The secondary structure of RNA pseudoknots has been extensively inferred and scrutinized by computational approaches. Experimental methods for determining RNA structure are time consuming and tedious; therefore, predictive computational approaches are required. Predicting the most accurate and energy-stable pseudoknot RNA secondary structure has been proven to be an NP-hard problem. In this paper, a new RNA folding approach, termed MSeeker, is presented; it includes KnotSeeker (a heuristic method) and Mfold (a thermodynamic algorithm). The global optimization of this thermodynamic heuristic approach was further enhanced by using a case-based reasoning technique as a local optimization method. MSeeker is a proposed algorithm for predicting RNA pseudoknot structure from individual sequences, especially long ones. This research demonstrates that MSeeker improves the sensitivity and specificity of existing RNA pseudoknot structure predictions.
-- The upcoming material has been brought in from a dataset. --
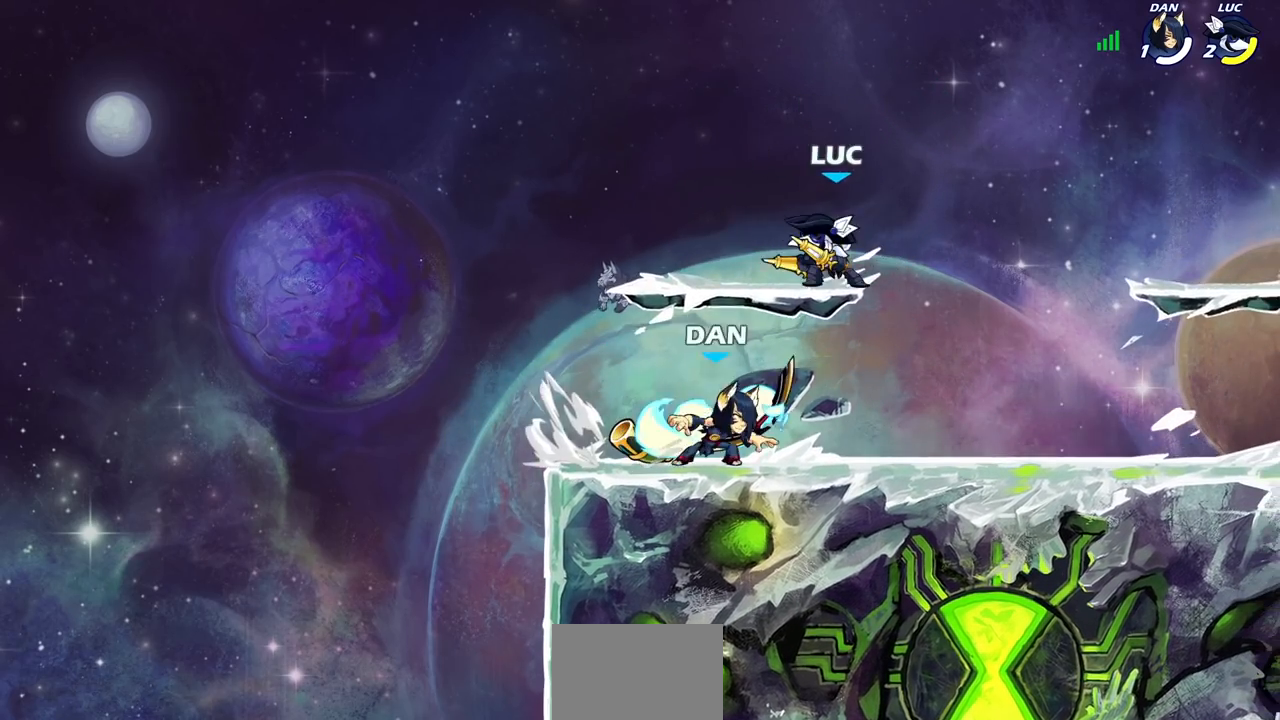
{"buttons": [], "left_stick": "center", "right_stick": "center", "events": [[117, "SQUARE", "up"], [200, "left_stick", "center"]]}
The performance and structural results from this proposed method were evaluated against seven other state-of-the-art pseudoknot prediction methods. The MSeeker method had better sensitivity than the DotKnot, FlexStem, HotKnots, pknotsRG, ILM, NUPACK and pknotsRE methods, with 79% of the predicted pseudoknot base-pairs being correct.

Key words: RNA secondary structure; Pseudoknots; Thermodynamic programming; Heuristic approach; Case-based reasoning.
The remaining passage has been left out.